Foundation 2: Compliance
Analyzing and understanding an organization’s need to comply with legal and regulatory standards typically applies across all Microsoft 365 services. Similar requirements will apply to Exchange Online, SharePoint Online, and Microsoft Teams (for example). Establishing a cloud adoption roadmap that includes a focus on compliance helps ensure organizational requirements are met from day one – without the need for a complete overhaul when additional workloads are enabled and adopted.
To meet compliance obligations in the cloud, Microsoft provides an array of integrated solutions, available across services, that provide end-to-end compliance needs:
- Information Protection & Governance
- Data Loss Prevention
- Information Protection
- Information Governance
- Records Management
- Insider Risk Management
- Communication Compliance
- Insider Risk Management
- Discovery and Response
- Audit
- Data Investigation
- Data subject requests
- eDiscovery
Like the Secure Score, Microsoft provides a Compliance Score within the Microsoft 365 compliance center. It’s a risk-based score measuring progress towards completing Microsoft-recommended compliance actions.
Foundation 3: Governance
Office 365 governance builds upon the first two foundations, ensuring the organization can meet compliance requirements and enforce appropriate security controls, but now looks at incorporating the user’s ability to access and interact with tools and services.
There is always a balance between risk and benefit. Designing to meet compliance and security requirements without understanding and analyzing business goals and priorities is a recipe for low adoption and poor user experience. This lack of planning often results in shadow IT and users finding unsanctioned tools to perform their jobs.
Governance decisions should be built directly into the solutions being implemented. Microsoft 365 provides out-of-the-box features that can be turned on and customized to meet many requirements. When native features don’t go far enough, Microsoft provides a robust set of APIs that can be used to create custom solutions that meet most needs.
The following governance capabilities are built directly within Teams, SharePoint, and Microsoft Entra ID:
- Naming policy
- Expiration policy
- Guest Access policy
- Self-Service Site creation policy
- Domain allow / block policy
- Team and site sharing policy
Note: Don’t forget to create a governance board. Record decisions and meet regularly to review and refine policies and procedures. Microsoft releases features weekly, users continue to learn and discover new ways to interact with these tools and services, and threat actors continue to develop more sophisticated ways of targeting organizations.

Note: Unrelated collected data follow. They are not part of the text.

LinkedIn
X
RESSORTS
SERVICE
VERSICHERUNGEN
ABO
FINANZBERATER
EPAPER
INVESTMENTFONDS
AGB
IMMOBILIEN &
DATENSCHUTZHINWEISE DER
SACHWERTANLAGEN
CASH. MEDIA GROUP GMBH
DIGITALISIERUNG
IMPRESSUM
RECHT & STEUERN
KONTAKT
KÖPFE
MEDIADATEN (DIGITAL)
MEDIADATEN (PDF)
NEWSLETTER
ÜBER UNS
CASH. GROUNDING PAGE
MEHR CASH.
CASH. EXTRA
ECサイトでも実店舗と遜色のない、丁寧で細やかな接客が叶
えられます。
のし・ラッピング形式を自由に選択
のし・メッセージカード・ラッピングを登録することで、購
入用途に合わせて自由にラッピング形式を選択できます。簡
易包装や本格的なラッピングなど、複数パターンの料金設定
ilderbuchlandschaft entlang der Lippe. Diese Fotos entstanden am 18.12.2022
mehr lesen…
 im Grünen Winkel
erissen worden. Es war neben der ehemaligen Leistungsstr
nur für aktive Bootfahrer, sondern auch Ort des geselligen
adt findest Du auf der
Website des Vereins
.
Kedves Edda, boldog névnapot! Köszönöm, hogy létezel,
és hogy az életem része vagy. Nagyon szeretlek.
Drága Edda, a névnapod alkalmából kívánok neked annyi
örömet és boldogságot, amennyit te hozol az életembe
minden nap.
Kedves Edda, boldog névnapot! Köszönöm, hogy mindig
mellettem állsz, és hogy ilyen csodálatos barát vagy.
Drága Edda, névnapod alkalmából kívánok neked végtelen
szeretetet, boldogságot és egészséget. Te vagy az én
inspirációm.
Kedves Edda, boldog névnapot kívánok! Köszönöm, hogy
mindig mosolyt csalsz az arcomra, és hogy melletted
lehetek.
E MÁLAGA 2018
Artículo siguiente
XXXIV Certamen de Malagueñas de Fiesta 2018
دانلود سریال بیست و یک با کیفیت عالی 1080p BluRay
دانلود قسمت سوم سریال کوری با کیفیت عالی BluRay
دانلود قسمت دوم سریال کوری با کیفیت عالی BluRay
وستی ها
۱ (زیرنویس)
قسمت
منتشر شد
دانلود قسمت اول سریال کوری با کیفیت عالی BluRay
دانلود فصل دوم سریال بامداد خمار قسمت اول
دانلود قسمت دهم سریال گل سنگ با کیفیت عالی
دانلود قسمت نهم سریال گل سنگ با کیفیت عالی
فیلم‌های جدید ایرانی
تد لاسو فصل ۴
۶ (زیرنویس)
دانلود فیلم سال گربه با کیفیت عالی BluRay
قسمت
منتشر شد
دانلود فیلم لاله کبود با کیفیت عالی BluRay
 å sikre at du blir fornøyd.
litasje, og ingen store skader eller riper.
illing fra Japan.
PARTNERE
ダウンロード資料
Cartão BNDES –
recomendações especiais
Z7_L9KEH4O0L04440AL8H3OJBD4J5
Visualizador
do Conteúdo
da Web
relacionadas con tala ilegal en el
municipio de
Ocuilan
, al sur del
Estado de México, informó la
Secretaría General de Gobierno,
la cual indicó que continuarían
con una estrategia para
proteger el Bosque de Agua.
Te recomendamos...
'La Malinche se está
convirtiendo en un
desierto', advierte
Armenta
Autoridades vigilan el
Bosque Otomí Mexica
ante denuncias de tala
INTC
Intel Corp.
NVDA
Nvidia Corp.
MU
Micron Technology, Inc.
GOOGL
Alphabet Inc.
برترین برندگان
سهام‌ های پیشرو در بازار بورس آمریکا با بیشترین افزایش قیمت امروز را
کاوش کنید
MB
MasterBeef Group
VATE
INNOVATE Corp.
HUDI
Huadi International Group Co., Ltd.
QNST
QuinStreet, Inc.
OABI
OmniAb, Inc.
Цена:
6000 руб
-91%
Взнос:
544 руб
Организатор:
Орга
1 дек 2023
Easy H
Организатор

Strategy Creates a Successful Foundation
A strategic approach to Microsoft 365 focusing on security, compliance, and governance creates a foundation for long-term success. With an established governance board, key decisions are made up front and can be applied holistically as new services and workloads are enabled. Policies can be re-evaluated over time, reassessed as new capabilities are delivered, and updated as new user stories are created. And finally, change champion programs should be used as an effective adoption and change management strategy for educating, exciting, and preparing the organization for what’s to come.